Provider Contract
Forge uses one provider model across all languages.
Why this matters
The value of Forge is portability. Developers should not need to learn a different runtime model for every vendor or language SDK.
That does not mean Forge pretends every provider is identical. It means Forge defines:
- one mandatory baseline
- one explicit advanced-capability model
- one fail-closed negotiation path
- one error model that can be reasoned about across languages
Baseline
Every approved coding provider in Forge core is expected to satisfy the same baseline contract:
- configuration and credential validation
- session lifecycle management
- task submission
- structured events
- cancellation and timeout handling
- normalized usage reporting
- normalized typed errors
- audit emission
- capability advertisement
- fail-closed unsupported-feature reporting
If a provider cannot meet that baseline, it should not ship as a core-supported coding provider.
Baseline semantics
| Contract area | What Forge guarantees |
|---|---|
| Configuration | The runtime can determine whether a provider is configured enough to begin negotiation |
| Session lifecycle | Open, execute, cancel, complete, and close are modeled explicitly |
| Event surface | Providers expose structured events or structured polling results |
| Usage | Usage data is normalized into a Forge-visible result surface |
| Errors | Failures map into stable Forge categories instead of vendor-only blobs |
| Capability advertisement | The runtime can inspect what a provider claims to support before execution |
Advanced capabilities
Beyond the baseline, Forge uses an explicit capability matrix for higher-order behavior such as:
- tool calls
- delegated agents
- terminal sessions
- structured patches
- attachments
- interrupts
- resume support
These capabilities are not implied by provider presence.
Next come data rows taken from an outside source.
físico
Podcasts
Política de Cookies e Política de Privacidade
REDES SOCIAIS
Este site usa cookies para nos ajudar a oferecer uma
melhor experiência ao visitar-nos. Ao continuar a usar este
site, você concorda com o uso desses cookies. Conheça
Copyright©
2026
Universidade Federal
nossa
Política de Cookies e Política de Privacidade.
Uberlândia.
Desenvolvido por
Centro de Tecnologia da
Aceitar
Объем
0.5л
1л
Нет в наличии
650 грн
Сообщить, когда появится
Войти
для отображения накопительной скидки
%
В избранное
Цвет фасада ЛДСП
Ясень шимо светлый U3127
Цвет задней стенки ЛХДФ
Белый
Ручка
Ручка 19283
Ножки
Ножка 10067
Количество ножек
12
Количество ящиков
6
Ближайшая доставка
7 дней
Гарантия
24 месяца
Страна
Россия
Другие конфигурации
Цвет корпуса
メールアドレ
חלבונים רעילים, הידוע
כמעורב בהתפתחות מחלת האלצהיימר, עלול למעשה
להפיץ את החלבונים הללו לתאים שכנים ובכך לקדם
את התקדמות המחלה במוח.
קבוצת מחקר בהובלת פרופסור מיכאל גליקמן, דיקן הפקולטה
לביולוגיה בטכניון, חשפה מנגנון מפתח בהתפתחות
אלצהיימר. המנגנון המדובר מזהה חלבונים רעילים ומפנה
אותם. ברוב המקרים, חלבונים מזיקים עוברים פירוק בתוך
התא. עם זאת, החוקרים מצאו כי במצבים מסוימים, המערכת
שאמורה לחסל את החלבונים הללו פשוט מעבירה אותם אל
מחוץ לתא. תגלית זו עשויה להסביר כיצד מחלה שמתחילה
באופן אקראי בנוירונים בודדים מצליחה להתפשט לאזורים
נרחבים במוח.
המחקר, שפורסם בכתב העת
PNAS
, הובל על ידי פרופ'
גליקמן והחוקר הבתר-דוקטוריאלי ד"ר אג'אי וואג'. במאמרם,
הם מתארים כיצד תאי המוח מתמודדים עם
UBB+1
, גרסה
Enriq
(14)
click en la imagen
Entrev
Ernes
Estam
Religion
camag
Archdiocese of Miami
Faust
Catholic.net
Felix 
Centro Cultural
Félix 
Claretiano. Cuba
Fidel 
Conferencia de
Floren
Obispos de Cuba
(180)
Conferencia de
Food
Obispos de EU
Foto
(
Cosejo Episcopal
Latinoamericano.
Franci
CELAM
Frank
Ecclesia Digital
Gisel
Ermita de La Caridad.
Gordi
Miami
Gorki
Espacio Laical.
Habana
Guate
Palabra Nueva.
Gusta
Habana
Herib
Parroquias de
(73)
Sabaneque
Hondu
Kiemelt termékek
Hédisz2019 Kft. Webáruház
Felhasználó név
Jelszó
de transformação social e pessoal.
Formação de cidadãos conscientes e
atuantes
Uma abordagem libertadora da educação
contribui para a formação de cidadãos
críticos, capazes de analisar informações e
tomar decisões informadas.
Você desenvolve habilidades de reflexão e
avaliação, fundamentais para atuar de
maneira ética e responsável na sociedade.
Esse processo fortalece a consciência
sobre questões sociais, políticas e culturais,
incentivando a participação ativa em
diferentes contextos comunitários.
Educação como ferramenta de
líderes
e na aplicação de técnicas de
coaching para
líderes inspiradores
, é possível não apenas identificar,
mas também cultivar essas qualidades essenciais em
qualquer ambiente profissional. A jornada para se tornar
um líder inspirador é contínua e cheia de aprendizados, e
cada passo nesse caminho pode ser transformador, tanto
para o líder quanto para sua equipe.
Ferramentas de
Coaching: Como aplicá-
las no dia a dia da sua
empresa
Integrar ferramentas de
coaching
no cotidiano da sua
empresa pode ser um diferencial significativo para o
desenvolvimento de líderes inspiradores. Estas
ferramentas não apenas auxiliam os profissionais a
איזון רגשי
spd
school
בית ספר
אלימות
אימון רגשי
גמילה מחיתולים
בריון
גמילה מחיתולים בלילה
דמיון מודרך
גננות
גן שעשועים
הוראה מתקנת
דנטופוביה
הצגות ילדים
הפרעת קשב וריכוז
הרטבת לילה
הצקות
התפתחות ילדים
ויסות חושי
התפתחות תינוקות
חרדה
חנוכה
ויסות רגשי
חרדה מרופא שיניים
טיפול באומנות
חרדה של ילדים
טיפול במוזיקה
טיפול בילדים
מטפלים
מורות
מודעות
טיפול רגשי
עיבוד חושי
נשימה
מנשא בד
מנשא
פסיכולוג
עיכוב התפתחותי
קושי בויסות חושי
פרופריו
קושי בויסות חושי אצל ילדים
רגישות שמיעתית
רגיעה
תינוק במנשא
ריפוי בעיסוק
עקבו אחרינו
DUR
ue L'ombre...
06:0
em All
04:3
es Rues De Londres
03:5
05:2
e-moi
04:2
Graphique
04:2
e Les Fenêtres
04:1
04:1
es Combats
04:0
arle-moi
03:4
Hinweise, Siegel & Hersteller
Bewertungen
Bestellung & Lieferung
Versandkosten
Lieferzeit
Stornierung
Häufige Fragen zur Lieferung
They must be advertised, documented, and verified.
Negotiation
Forge does not guess. Before execution begins, the runtime verifies:
- provider availability
- requested model
- required capabilities
- active boundary-contract authority
- Aegis delegation requirements
- Arsenal scope eligibility
Unsupported requests fail closed before remote execution starts.
Negotiation flow
- resolve provider and model
- inspect advertised capabilities
- compare required capabilities to advertised capabilities
- verify boundary-contract authority
- verify delegation requirements for agentic behavior
- verify scoped capability eligibility
- either start the session or return a typed denial
Documentation rule
If this page or the capability matrix names a provider feature, that feature should be backed by executable coverage before it is described as shipped behavior.